Let’s create **PongFE/Utility/MathHelper.cs**:

```
using System;
public static class MathHelper
{
private readonly static Random s_random = new Random();
public static double RandomDouble(double min, double max)
{
return (s_random.NextDouble() * (max - min)) + min;
}
}
```

**Random.NextDouble()** returns a random real number between 0 and 1. So our **RandomDouble** function will return a random real number between *low* and *high*.

While we’re at it, let’s add a few more math helper functions.

```
public static int Dice(int n)
{
return (int)Math.Floor(RandomDouble(0, n));
}
public static bool CoinFlip()
{
return Dice(2) == 0;
}
```

We need one last utility function. Bizarrely, **Vector2** does not provide a built-in rotation function. Let’s fix that.

In **Vector2Extensions.cs**:

```
public static Vector2 Rotate(this Vector2 vector, float radians)
{
return Vector2.Transform(vector, Matrix3x2.CreateRotation(radians));
}
```

Now we can construct a formula for our random serve direction. First, let’s change the BallSpawner to take a speed value instead of a specific velocity.

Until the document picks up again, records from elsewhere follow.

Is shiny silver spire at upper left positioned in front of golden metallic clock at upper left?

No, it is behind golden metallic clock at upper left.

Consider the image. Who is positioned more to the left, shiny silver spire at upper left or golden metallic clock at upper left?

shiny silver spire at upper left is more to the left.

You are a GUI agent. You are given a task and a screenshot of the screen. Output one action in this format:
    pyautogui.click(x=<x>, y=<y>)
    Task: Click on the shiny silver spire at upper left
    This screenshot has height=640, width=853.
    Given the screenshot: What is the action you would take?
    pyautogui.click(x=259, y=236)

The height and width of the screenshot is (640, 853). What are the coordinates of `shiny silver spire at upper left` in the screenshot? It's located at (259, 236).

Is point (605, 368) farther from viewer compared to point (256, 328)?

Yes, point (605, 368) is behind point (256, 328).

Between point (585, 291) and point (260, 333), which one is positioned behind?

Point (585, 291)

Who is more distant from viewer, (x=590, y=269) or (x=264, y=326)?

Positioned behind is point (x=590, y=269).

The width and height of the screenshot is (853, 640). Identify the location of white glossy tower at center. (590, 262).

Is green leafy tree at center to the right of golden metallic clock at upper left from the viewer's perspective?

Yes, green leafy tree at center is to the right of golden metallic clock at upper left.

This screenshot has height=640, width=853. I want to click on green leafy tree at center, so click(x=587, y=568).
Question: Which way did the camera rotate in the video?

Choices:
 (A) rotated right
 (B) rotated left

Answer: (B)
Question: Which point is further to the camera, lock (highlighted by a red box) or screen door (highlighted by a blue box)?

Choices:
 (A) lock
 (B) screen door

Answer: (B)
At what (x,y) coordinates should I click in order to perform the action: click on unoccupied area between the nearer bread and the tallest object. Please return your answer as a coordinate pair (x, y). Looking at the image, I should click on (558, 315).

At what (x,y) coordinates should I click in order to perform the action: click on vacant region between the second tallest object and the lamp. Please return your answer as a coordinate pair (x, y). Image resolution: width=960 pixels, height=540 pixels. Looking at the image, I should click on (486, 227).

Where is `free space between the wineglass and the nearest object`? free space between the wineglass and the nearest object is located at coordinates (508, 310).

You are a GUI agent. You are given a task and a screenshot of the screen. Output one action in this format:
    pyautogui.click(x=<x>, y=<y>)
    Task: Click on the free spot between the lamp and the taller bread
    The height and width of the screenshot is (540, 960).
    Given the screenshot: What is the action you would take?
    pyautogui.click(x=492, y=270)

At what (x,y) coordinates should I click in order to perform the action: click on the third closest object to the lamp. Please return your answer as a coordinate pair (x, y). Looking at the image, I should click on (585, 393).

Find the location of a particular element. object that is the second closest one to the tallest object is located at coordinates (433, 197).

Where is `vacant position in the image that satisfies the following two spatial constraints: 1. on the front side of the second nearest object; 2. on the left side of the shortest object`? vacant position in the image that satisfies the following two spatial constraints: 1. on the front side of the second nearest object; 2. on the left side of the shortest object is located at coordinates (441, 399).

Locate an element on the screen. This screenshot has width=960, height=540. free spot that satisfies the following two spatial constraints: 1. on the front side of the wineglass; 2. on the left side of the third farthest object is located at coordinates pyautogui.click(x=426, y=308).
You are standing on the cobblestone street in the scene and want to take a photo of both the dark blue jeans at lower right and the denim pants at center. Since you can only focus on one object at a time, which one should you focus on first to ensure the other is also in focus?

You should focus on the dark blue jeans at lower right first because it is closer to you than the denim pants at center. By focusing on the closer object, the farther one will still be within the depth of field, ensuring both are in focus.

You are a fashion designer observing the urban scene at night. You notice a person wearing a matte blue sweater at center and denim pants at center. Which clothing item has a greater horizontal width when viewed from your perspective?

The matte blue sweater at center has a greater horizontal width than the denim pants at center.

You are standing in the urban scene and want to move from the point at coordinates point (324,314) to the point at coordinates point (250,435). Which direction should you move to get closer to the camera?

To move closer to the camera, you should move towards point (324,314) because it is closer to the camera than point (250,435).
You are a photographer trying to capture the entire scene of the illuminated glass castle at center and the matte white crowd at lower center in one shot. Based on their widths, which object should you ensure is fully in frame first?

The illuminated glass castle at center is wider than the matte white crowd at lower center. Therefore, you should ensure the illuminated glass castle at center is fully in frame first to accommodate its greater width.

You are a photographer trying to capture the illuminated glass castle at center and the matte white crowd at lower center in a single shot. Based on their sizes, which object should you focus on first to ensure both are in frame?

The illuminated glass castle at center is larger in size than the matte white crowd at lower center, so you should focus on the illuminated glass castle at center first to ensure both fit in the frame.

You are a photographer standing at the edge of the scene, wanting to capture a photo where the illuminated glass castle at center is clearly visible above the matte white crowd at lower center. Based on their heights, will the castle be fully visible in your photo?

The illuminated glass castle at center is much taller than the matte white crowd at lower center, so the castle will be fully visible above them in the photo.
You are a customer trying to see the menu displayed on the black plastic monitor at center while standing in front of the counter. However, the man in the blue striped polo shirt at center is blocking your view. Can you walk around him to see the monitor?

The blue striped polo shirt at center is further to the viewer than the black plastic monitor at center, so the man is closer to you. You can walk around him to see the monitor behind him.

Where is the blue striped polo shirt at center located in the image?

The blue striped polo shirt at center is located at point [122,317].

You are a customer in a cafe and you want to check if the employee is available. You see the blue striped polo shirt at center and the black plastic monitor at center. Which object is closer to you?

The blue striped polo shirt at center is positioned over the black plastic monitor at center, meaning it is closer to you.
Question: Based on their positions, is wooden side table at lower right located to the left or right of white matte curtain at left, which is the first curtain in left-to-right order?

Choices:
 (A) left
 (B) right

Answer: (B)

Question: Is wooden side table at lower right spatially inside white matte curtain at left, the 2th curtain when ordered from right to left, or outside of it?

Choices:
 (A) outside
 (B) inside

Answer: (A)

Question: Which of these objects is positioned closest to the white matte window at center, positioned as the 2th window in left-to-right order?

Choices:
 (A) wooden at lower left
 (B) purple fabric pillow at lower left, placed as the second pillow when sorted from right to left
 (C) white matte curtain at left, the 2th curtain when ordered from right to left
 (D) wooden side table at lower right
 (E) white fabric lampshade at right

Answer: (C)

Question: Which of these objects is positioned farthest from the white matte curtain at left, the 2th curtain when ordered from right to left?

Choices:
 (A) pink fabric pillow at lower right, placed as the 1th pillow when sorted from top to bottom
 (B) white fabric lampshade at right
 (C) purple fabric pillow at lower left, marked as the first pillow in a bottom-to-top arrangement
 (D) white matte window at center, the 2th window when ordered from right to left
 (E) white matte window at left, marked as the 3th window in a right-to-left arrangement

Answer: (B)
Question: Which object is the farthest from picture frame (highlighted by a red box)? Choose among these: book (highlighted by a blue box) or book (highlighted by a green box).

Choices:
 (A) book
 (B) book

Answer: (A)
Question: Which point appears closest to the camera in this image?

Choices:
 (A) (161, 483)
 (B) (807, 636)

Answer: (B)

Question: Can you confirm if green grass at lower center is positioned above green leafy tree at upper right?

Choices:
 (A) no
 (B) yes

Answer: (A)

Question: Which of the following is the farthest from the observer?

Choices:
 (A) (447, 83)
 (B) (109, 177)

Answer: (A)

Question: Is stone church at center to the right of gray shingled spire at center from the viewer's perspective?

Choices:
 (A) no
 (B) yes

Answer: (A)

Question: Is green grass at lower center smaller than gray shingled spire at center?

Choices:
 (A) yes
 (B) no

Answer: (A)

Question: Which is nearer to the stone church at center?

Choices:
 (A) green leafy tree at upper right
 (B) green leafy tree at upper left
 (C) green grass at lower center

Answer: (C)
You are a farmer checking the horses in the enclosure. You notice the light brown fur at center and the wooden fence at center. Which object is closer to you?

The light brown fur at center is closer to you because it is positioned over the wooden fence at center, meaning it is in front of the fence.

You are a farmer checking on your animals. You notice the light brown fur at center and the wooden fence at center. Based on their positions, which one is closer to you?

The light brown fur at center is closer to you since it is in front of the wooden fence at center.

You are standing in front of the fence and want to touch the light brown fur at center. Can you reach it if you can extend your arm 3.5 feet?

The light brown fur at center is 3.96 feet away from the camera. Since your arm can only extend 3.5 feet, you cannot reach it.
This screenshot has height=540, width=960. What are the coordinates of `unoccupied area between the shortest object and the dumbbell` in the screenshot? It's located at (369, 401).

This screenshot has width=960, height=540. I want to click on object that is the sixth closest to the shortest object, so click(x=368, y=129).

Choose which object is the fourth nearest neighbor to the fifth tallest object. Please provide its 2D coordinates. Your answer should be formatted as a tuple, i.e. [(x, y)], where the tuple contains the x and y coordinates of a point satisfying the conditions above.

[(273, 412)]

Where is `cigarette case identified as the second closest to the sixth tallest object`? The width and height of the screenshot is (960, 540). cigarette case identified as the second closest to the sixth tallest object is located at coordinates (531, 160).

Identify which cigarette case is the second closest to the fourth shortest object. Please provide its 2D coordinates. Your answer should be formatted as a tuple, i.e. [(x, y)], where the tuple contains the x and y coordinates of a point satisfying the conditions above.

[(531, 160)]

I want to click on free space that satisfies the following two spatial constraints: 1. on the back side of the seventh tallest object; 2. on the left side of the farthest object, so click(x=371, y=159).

The difference between speed and velocity is that velocity contains directional information, while speed does not.

**BallSpawnMessage.cs**:

```
public float Speed { get; }
...
public BallSpawnMessage(Position2D position, float speed, int width, int height)
{
Position = position;
Speed = speed;
Width = width;
Height = height;
}
```

Now, in **BallSpawner.cs**:

```
var direction = MathHelper.RandomDouble(-System.Math.PI / 4.0, System.Math.PI / 4.0);
var velocity = new Vector2(message.Speed * (MathHelper.CoinFlip() ? -1 : 1), 0).Rotate((float)direction);
AddComponent(ball, new VelocityComponent(velocity));
```

We need the ball to be able to be served left or right. To make our direction point left, we can make the *x* component of the vector negative. So the above formula gives a 50% chance of serving left or right.

This maybe isn’t the best place for this logic, but since right now we always want the ball to be served randomly, it’s probably fine to have this logic in the BallSpawner. Sometimes it isn’t the best use of time to write the most abstract-possible system all up front if you’re pretty sure you aren’t gonna need it. You will have to use your judgment to make these kinds of calls.

The moment of truth… Run the game.

You should see that the ball gets served at random angles. The angle is probably a bit generous as it is but we can leave it for now.